The irony is that Bickel, Avery, Boogaard (at one time), Prust, and some of the other players that we'd consider to have been among the tougher Rangers throughout the recent years were some of the more popular players in the lockerroom and active on the NYC social scene. Of course their compadre often was Hank...
I think you just pointed out the difference between the type of guys teammates love having as opposed to the type of guys AV & Arnie seem to enjoy coaching.
My hunch is that AV is a statistician of a coach, a Jaques Martin in Post-Lockout II hockey. After watching ~35 games of his system, it seems to me that he views plays as odds. Meaning instead of collapsing, go skate over there because the likelihood of this happening as opposed to that.
It doesn't appear to be instinctive, and far more reactionary; based on decision making, both with the puck and without it, in addition reading their teammates and opponents. It's why the guys that can think as fast as they can make a play are doing well, and others not so much.

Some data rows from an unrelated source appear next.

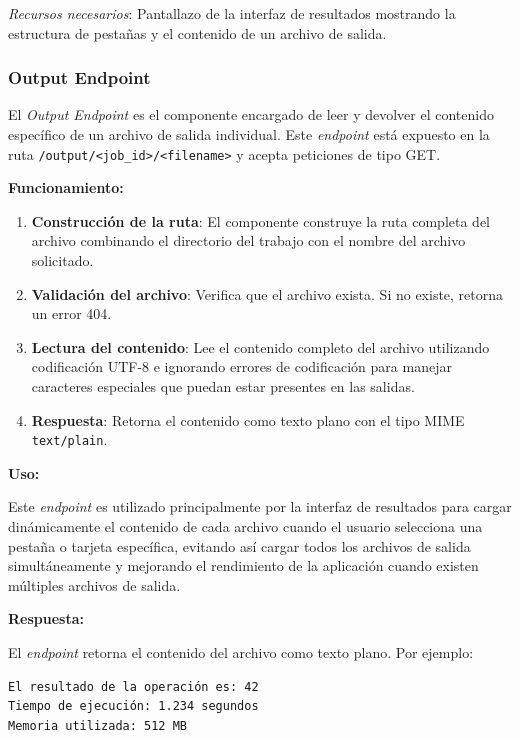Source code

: \textit{Recursos necesarios}: Pantallazo de la interfaz de resultados mostrando la estructura de pestañas y el contenido de un archivo de salida.

\subsubsection{Output Endpoint}
\noindent

El \textit{Output Endpoint} es el componente encargado de leer y devolver el contenido específico de un archivo de salida individual. Este \textit{endpoint} está expuesto en la ruta \texttt{/output/<job\_id>/<filename>} y acepta peticiones de tipo GET.

\textbf{Funcionamiento:}

\begin{enumerate}
	\item \textbf{Construcción de la ruta}: El componente construye la ruta completa del archivo combinando el directorio del trabajo con el nombre del archivo solicitado.
	
	\item \textbf{Validación del archivo}: Verifica que el archivo exista. Si no existe, retorna un error 404.
	
	\item \textbf{Lectura del contenido}: Lee el contenido completo del archivo utilizando codificación UTF-8 e ignorando errores de codificación para manejar caracteres especiales que puedan estar presentes en las salidas.
	
	\item \textbf{Respuesta}: Retorna el contenido como texto plano con el tipo MIME \texttt{text/plain}.
\end{enumerate}

\textbf{Uso:}

Este \textit{endpoint} es utilizado principalmente por la interfaz de resultados para cargar dinámicamente el contenido de cada archivo cuando el usuario selecciona una pestaña o tarjeta específica, evitando así cargar todos los archivos de salida simultáneamente y mejorando el rendimiento de la aplicación cuando existen múltiples archivos de salida.

\textbf{Respuesta:}

El \textit{endpoint} retorna el contenido del archivo como texto plano. Por ejemplo:

\begin{verbatim}
El resultado de la operación es: 42
Tiempo de ejecución: 1.234 segundos
Memoria utilizada: 512 MB
\end{verbatim}

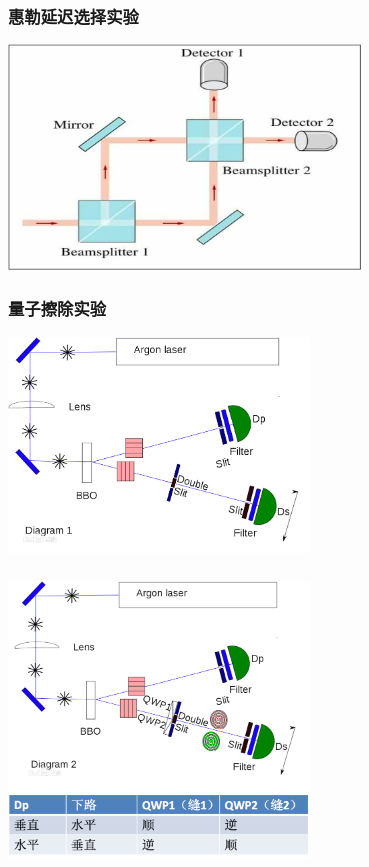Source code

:\begin{frame}
    \frametitle{惠勒延迟选择实验}
    \begin{center}
        \includegraphics[width=0.7\textwidth]{figs/choose.png} \\
    \end{center} 
\end{frame}

\begin{frame}
    \frametitle{量子擦除实验}
    \begin{center}
        \includegraphics[width=0.6\textwidth]{figs/c1.png} \\
    \end{center} 
\end{frame}

\begin{frame}
    \frametitle{}
    \begin{center}
        \includegraphics[width=0.6\textwidth]{figs/c2.png} \\
    \end{center} 
\end{frame}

It's a different game and not a straight line game. There aren't elite level skaters and puck handlers on this team that can give 22+ Min and dominate the puck outside of Rick Nash, and Rick doesn't get Nashty every game now does he?
Teams can get away from playing a straight line game if the personnel is there to log 22 a night each. Then a coach can have them out there for most of the game in some form or another. OTT has 65, 19, 9. PIT 87, 71, 58, 14. WSH 19, 8, 52, 74. CHI 2, 88, 19, 81, 10.
Jared Cowen is struggling this year with the free flow system in OTT. Last year they chomped it down with Spezza and Karlsson missing most of the year, playing a simpler, tougher, more physical straight line game. It worked out okay for them considering the circumstances.